#### Aim
Pull out every line in the material below that contains the string "startArrow".

#### Records supplied
--

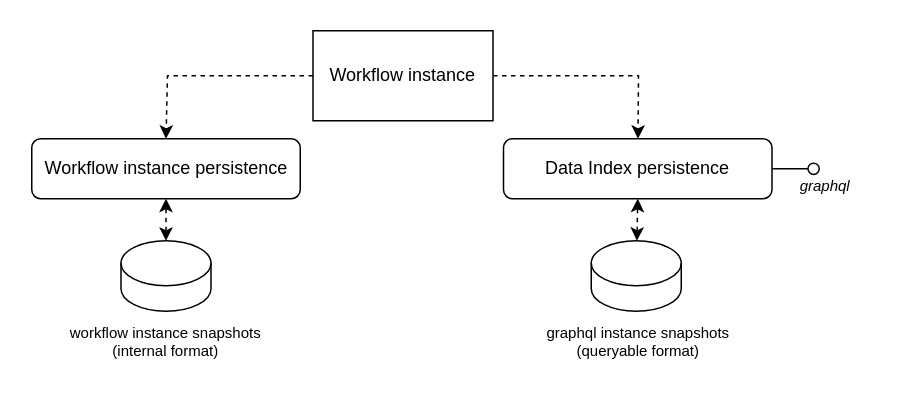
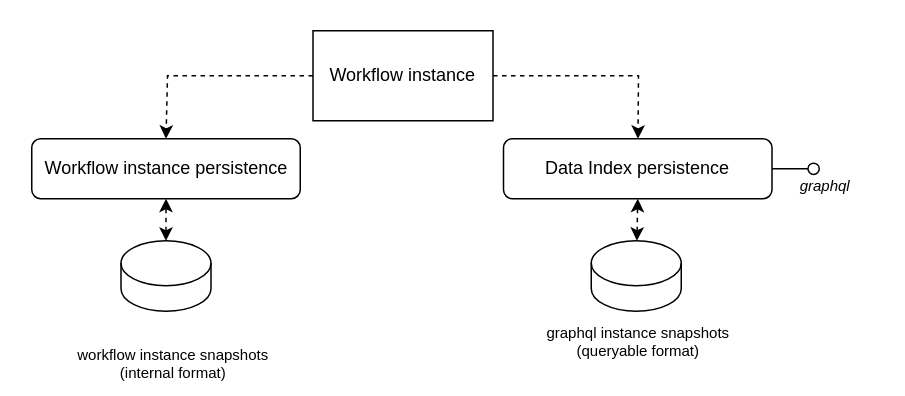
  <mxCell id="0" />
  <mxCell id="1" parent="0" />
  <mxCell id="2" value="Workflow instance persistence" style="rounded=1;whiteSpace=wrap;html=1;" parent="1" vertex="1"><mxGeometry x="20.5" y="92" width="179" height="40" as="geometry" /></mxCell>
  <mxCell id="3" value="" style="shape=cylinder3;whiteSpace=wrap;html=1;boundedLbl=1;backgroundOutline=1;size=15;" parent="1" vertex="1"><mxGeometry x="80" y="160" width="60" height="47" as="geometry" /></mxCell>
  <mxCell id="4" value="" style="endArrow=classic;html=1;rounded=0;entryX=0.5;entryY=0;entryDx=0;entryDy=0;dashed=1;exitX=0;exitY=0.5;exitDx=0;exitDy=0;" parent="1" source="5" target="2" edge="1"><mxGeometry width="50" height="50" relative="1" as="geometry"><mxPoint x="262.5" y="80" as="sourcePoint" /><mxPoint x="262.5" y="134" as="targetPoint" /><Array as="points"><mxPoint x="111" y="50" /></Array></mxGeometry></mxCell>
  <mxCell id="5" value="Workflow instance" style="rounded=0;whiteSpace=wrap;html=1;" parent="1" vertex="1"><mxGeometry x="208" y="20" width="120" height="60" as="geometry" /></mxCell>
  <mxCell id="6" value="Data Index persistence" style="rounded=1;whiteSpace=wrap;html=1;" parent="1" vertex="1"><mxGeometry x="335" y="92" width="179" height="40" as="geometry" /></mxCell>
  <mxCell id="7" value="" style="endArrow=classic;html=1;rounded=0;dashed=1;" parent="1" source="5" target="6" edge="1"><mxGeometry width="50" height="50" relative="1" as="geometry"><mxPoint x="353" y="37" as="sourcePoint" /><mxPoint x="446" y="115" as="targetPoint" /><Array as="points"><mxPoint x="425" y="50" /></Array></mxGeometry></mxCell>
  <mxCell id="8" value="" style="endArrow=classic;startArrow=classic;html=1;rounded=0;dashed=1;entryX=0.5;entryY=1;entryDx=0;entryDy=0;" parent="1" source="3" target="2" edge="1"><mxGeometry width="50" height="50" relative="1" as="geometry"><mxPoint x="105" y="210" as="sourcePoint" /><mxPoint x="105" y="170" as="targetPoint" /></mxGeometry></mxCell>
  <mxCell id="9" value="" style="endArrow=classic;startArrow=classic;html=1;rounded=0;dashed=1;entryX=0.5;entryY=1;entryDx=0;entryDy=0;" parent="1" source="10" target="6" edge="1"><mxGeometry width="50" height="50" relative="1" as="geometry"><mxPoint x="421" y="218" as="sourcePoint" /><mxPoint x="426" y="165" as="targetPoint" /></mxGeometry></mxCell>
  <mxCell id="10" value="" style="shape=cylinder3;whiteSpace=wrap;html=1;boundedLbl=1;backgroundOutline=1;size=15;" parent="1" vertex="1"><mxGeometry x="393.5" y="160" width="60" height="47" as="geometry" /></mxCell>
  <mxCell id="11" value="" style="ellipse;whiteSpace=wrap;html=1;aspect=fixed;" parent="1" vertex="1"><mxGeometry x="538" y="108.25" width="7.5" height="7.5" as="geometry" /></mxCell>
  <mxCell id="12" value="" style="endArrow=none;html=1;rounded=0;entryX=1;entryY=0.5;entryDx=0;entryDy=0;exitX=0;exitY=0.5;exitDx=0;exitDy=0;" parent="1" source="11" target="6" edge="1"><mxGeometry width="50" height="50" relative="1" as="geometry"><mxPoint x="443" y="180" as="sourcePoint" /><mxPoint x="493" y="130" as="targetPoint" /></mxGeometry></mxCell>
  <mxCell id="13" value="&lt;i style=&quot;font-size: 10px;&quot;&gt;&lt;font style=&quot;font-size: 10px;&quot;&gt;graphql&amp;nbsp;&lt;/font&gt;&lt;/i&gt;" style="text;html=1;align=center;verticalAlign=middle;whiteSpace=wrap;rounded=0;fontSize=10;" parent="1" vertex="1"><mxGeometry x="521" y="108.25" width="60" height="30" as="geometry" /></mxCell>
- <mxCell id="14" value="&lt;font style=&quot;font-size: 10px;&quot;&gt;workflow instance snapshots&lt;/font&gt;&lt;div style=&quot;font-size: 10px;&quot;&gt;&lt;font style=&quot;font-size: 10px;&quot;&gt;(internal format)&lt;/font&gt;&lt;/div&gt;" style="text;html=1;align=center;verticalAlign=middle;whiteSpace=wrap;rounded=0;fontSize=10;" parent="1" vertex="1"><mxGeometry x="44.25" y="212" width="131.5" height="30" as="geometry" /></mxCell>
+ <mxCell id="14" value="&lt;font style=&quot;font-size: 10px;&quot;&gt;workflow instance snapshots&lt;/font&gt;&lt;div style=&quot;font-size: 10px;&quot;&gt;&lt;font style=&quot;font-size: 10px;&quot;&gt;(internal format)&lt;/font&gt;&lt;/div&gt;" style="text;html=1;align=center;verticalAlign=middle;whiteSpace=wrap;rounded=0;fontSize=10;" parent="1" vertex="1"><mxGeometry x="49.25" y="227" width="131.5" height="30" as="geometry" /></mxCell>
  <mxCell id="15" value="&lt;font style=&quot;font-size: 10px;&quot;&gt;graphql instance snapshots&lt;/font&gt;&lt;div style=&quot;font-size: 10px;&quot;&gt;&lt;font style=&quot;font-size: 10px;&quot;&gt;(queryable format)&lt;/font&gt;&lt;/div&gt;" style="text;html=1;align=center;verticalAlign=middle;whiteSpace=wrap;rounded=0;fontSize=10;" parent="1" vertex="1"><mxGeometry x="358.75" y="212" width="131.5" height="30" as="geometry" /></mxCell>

--

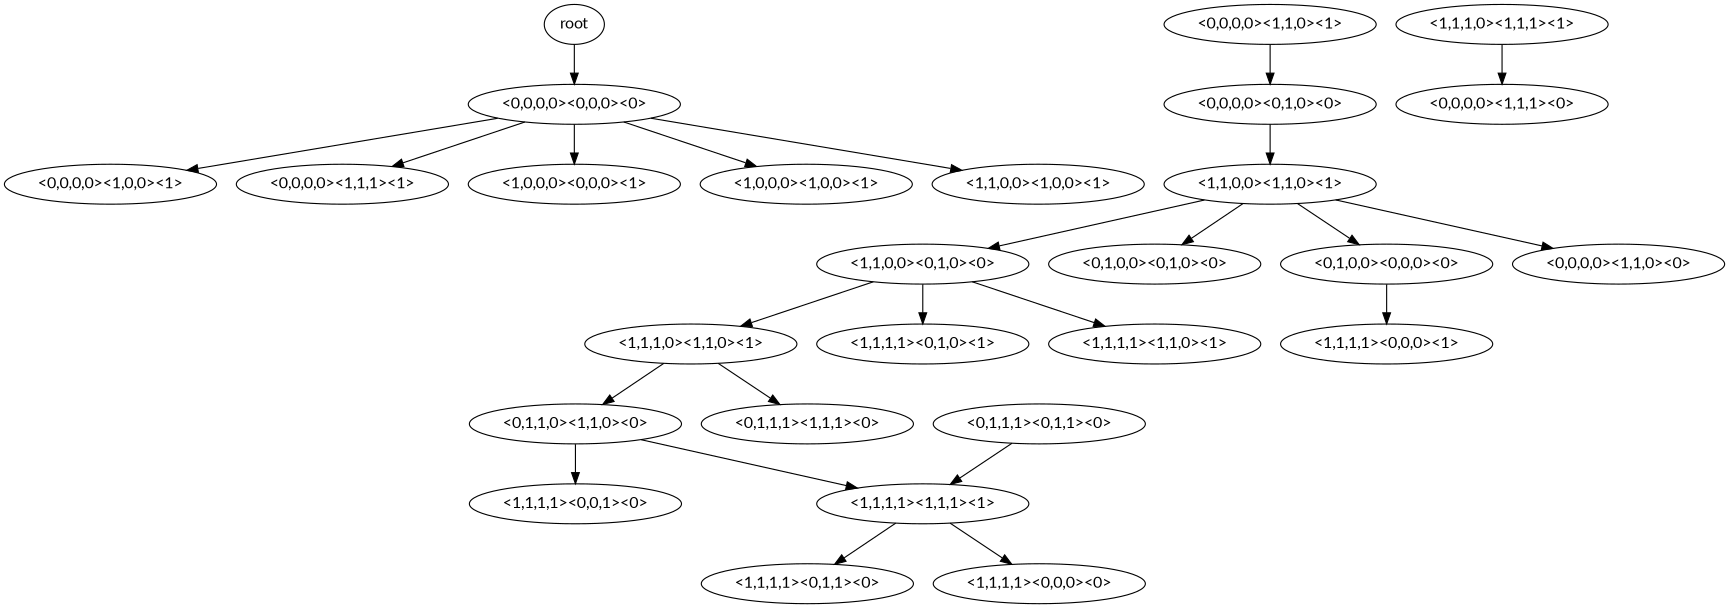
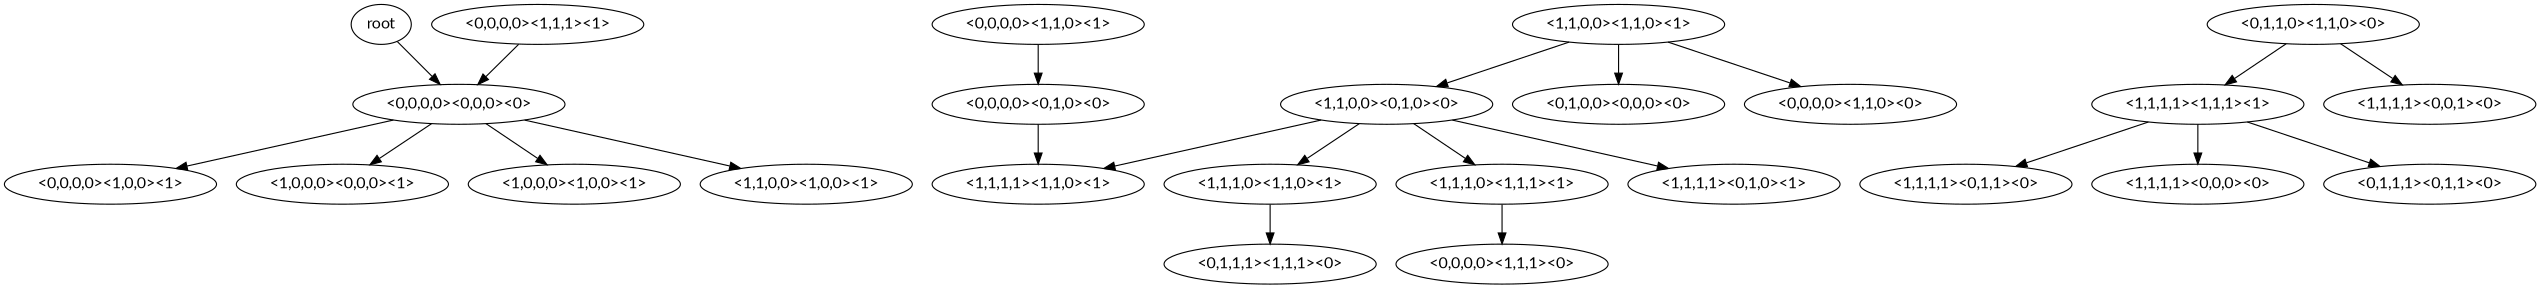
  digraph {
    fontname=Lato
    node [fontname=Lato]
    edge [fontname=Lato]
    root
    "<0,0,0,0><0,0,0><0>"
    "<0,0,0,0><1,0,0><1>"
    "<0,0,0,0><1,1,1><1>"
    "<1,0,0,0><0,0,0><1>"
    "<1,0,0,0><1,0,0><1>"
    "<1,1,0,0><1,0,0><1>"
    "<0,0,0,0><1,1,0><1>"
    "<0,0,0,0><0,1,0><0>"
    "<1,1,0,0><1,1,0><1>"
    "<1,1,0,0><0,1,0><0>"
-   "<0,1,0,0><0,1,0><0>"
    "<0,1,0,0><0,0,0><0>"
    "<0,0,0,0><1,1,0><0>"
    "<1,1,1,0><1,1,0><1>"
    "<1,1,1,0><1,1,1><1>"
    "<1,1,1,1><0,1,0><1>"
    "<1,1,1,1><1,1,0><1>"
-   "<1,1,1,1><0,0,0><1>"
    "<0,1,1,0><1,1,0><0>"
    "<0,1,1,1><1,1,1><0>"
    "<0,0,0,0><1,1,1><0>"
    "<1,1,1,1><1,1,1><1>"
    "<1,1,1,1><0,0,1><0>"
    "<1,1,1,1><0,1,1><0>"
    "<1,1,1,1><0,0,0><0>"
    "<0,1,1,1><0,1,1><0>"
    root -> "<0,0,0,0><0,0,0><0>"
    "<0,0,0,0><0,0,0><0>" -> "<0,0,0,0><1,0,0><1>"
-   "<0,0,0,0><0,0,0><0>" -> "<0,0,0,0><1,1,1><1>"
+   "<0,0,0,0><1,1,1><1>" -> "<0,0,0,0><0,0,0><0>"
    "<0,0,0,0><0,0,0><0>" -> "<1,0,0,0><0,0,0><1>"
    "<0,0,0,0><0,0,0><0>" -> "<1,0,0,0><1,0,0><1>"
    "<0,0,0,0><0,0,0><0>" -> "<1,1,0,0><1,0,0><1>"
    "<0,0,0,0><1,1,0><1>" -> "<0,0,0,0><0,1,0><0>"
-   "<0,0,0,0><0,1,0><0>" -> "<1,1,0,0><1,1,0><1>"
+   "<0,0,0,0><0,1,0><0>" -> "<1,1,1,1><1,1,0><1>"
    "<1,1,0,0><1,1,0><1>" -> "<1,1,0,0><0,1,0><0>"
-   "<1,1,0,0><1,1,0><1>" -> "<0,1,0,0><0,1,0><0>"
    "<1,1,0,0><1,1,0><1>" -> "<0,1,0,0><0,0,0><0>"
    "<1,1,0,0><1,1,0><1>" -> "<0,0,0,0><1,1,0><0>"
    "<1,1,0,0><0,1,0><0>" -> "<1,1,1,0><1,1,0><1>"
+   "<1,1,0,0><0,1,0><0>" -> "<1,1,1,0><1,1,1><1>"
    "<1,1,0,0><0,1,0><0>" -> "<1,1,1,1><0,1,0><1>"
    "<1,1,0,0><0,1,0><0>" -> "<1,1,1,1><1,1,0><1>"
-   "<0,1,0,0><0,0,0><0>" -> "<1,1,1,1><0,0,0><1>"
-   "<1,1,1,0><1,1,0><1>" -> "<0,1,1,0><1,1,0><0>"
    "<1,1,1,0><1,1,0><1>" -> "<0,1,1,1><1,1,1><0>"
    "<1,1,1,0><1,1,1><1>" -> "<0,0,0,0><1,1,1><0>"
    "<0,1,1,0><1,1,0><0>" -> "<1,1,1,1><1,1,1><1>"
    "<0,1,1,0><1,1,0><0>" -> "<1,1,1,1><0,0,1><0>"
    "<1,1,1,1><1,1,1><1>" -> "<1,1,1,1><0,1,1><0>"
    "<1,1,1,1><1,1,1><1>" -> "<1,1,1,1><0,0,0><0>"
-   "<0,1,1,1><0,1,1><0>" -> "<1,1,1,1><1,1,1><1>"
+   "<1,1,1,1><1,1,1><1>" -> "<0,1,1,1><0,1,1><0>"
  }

--

#### Exercise answer
  <mxCell id="8" value="" style="endArrow=classic;startArrow=classic;html=1;rounded=0;dashed=1;entryX=0.5;entryY=1;entryDx=0;entryDy=0;" parent="1" source="3" target="2" edge="1"><mxGeometry width="50" height="50" relative="1" as="geometry"><mxPoint x="105" y="210" as="sourcePoint" /><mxPoint x="105" y="170" as="targetPoint" /></mxGeometry></mxCell>
  <mxCell id="9" value="" style="endArrow=classic;startArrow=classic;html=1;rounded=0;dashed=1;entryX=0.5;entryY=1;entryDx=0;entryDy=0;" parent="1" source="10" target="6" edge="1"><mxGeometry width="50" height="50" relative="1" as="geometry"><mxPoint x="421" y="218" as="sourcePoint" /><mxPoint x="426" y="165" as="targetPoint" /></mxGeometry></mxCell>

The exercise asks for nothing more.